The oldest travel guide to Belize that I've been able to find is the brief, seven-page chapter on British Honduras in The Pocket Guide to the West Indies
by Algernon Aspinall (later Sir Algernon Aspinall.) It was first published in 1907, in London. The edition I have is from 1923 (earliest editions are collectors' items that I can't afford). The original 1907 edition (now out of copyright) is available in pdf and other formats at http://openlibrary.org/books/OL6987761M/The_pocket_guide_to_the_West_Indies
-- the 1907 edition does not cover British Honduras.
This 479-page guide (plus there are several pages of advertisements as an appendix) that I have covers most of the Caribbean, along with the Bahamas, Bermuda, British Guiana (sic) and British Honduras, the Spanish Main and the Panama Canal.

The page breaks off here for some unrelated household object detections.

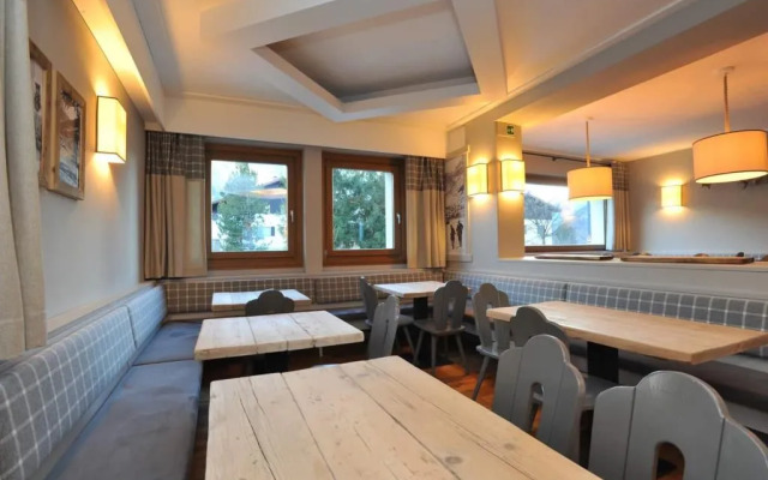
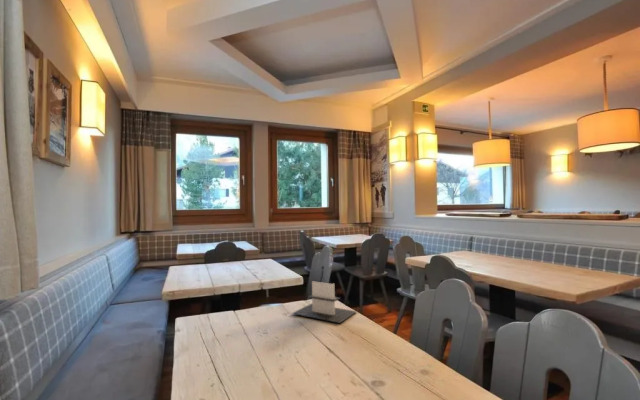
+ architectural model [291,280,358,324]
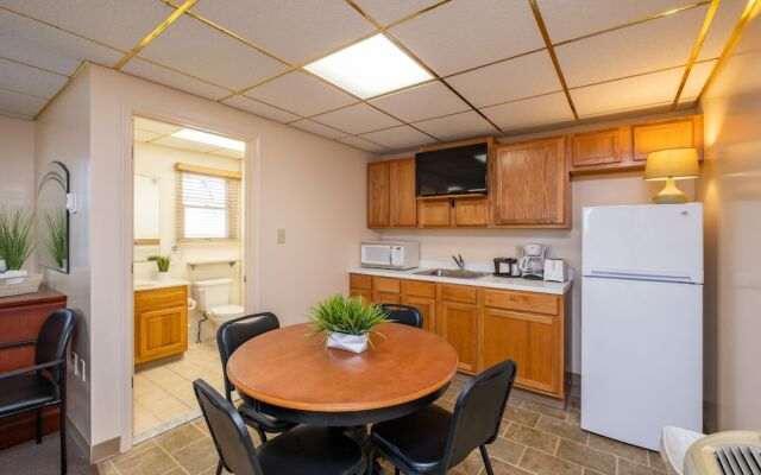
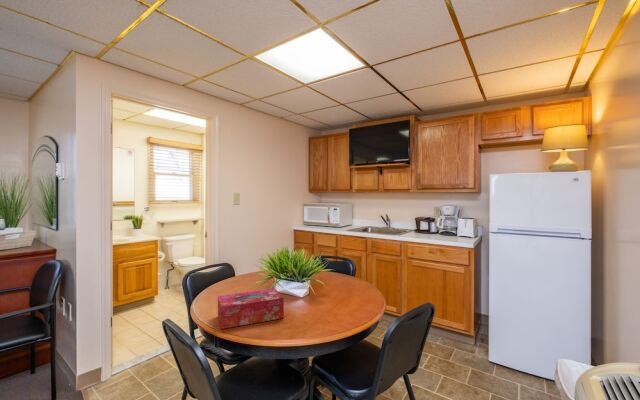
+ tissue box [217,288,285,330]
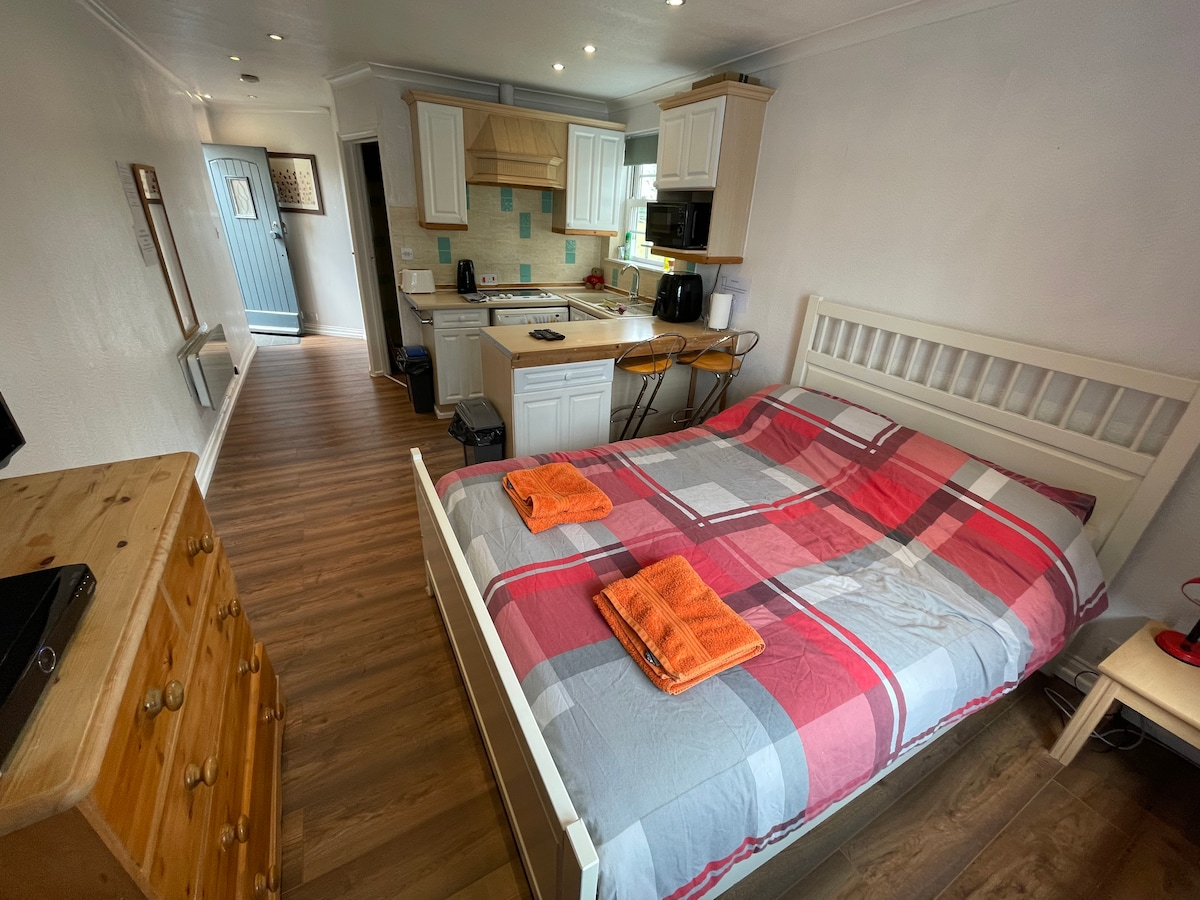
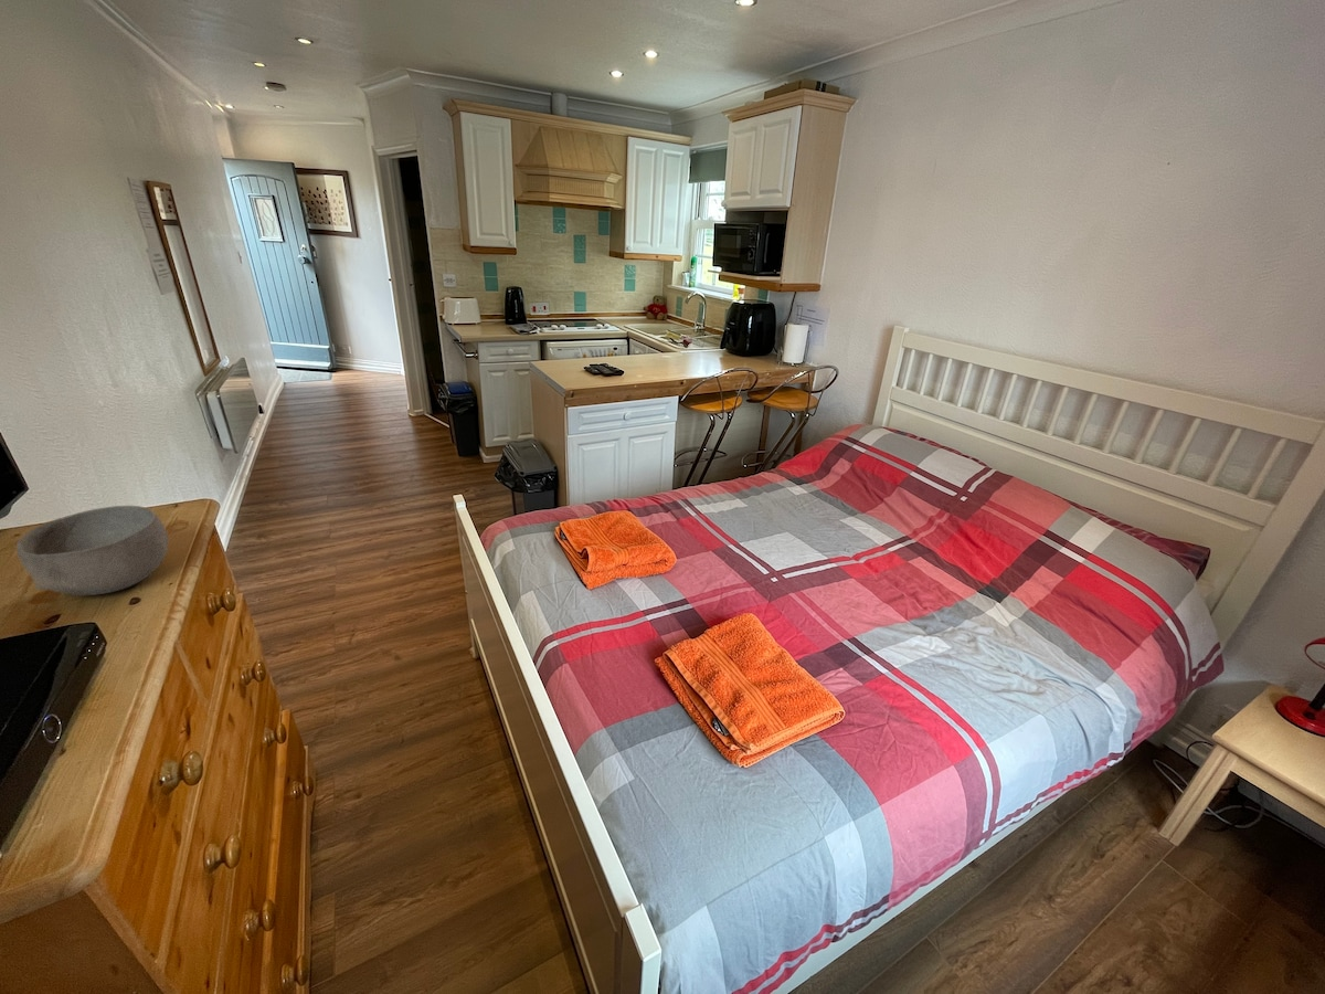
+ bowl [15,505,169,596]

Information on British Honduras is very limited, but Aspinall does note that lodging in Belize City is available at "Mrs. Macdonalds and Miss Stanier's lodging in Regent Street. Board and lodging $1.50 per day and upwards."
Of Belize (City)
"Belize (population 10,478), the capital and seat of government, is approached from the open sea by a tortuous channel through the numerous reefs and cays lying off the coast, prominent among which are Turneffe, St. George's Cay, English Cay and Ambergris Cay. It has been said by the irreverent that the best view of Belize is obtained from the stern of a ship. The first appearance of the town with its white and red roofed houses rising from the sea is quite pleasing. A large white building to the left must not be mistaken for a hotel which it much resembles; it is St. John's College, a Roman Catholic Institution conducted by American Jesuits, about a mile from the town. On a clear day the great mountains of the interior can be seen in the dim distance...The principal thoroughfare is Regent Street, at the end of which are (left) the spacious Government House with a lawn running down to the sea, and (right) the old Cathedral church, erected in 1810. Conspicuous alongside the tower is a large water vat, which serves as a reminder that the town is dependent on rain for its supply of drinking water. The street is quite innocent of paving and is honeycombed by the holes of land crabs which dart back into them as you approach...Along the river fronts are stores and private residences. A bridge connects two parts of the town, and the river below presents a busy scene with its numerous pitpans -- the native boat -- and motor-boats, which ply between the capital and El Cayo, 100 miles distant on the western frontier, where goods are transferred to mule-back for the Peten district of Guatemala, the cays, the rivers, and various points along the coast."
Of other attractions,
"Sergeant's Cay, Goff's Caye, English Cay, and Tobacco Caye, are a few of the numerous cayes lying along the Coral reef about ten miles to windward of the mainland which, occasionally resorted to by visitors who are satisfied with sea-bathing, fishing, and sailing...
"Manatee, some fifteen miles to the south of Belize, is another holiday resort of rather a primitive character. Here there are extensive lagoons. At Ben Lomond, on the Northern Lagoon there are stalactitic caves...
"On the Rio Grande in the Stann Creek District some ancient pyramids faced with cut stone, filled with stone and brick and standing on a stone-faced platform, are preserved as historic monuments. Their origin is unknown. In the Cayo District, near Benque Viejo, there are also some interesting ruins."
in British Honduras, Aspinall writes:
"Lawn-tennis is played on concrete courts of the polo and golf clubs, and there are also several private courts. Cricket is played from May to October, and there are several native cricket and football clubs. The Belize Golf Club, which was established in 1900, has a nine-hole course (subscription $1.25 per month and $10 entrance fee.) Polo is played on Tuesdays, Thursdays, and Saturdays from October to March by members of the Belize Polo Club founded in 1895 (subscription $15 per annum and $7.50 entrance fee)...Fishing is a pursuit which is not much followed, though tarpon, calipever, snapper, bass, mullet, grouper, king-fish, and barracouta are plentiful."
"A Government railway runs inland from Stann Creek to Middlesex, a distance of 25 miles. The roads are not at present suitable for wheeled traffic except in the immediate vicinity of towns, and between El Cayo and Benque Viejo."